# websiten umzug,verschiedene probleme, php mysql flash [sol]

## Mgiese

hallo an alle leser,

ich habe folgendes problem,

ich moechte mit meiner website umziehen. ich habe die html und php files als zip archiv und die mysql als dump.

nun habe ich eine domain gehostet und das zip file aufgespielt, die config.php an den mysql server angepasst, nun kann ich aber nicht connecten. ich kriege die komische meldung das der mysql socket nicht erreichbar ist. habe um zu testen ob php und mysql funktionieren, phpmyadmin und phpnuke installiert, beide gehen tadellos. nur meine website eben nicht.

um zu testen wo das problem ist habe ich das gleiche auf 2 anderen server gemacht und siehe da es geht auch nicht. was mich aber so verwirrt an dem hickhack ist das alle 3 server andere probleme haben.

1. server (bei green.ch) kann nicht zur datenbank connecten.

2. server (dyndns host mit gentoo drauf) bringt mir die meldung : Die aufgerufene Website leitet die Anfrage so um, dass sie nie beendet werden kann.

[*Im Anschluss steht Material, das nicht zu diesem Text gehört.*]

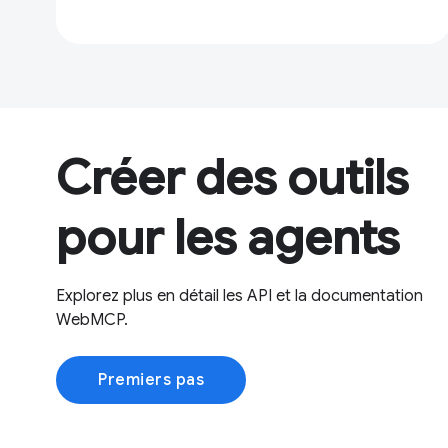
Créer des outils
pour les agents
Explorez plus en détail les API et la documentation
WebMCP.
Premiers pas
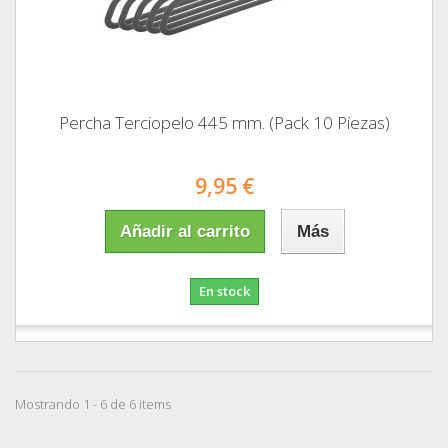
Percha Terciopelo 445 mm. (Pack 10 Piezas)
9,95 €
Añadir al carrito
Más
En stock
Mostrando 1 - 6 de 6 items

3. server (bei kontent.com) , geht von allen 3 server am weitesten, laedt die flash seite, aber sobald man auf einen link (php) klickt kommt ein script fehler.(habe schon versucht dateirechte zu aendern, aber es brachte auch nichts)

nun meine frage bzw bitte : 

1. hat irgendjemand VIEL erfahrung mit sowas ? und kann mir evl einen tipp geben, wie ich das problem loesen kann ?

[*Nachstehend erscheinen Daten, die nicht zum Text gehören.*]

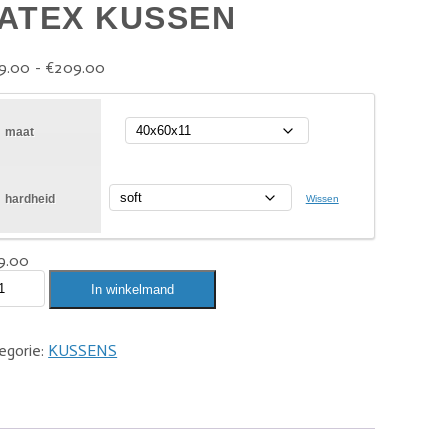
ATEX KUSSEN
9.00
-
€
209.00
maat
hardheid
Wissen
9.00
In winkelmand
egorie:
KUSSENS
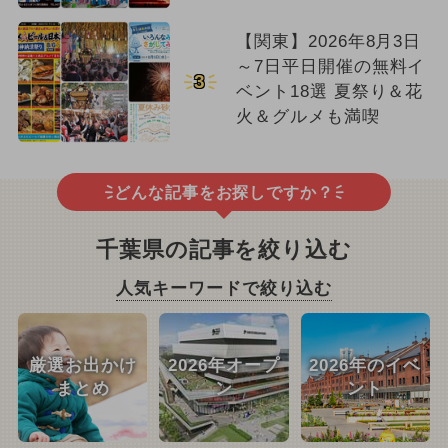
【関東】2026年8月3日
～7日平日開催の無料イ
3
ベント18選 夏祭り＆花
火＆グルメも満喫
どんな記事をお探しですか？
千葉県の記事を絞り込む
人気キーワードで絞り込む
厳選お出かけ
2026年オープ
2026年のイベ
まとめ
ン
ント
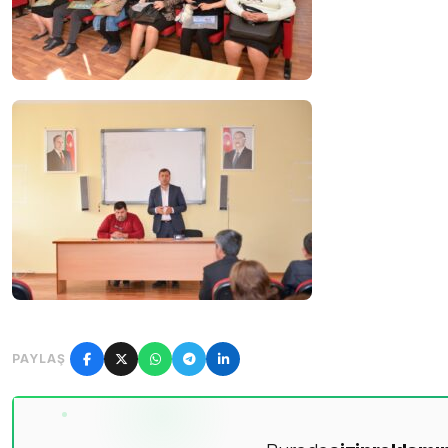
PAYLAŞ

2. kann jemand von euch evl das zip file und die mysql datenbank mal auf seinem server installieren ? 

das hauptproblem ist das ich auf 3 servern , 3 verschiedene probleme habe  :Sad: 

vielen dank schon im voraus

----------

## xraver

Koennte es vielecht daran liegen das deine Dateien von der Website einen anderen User haben?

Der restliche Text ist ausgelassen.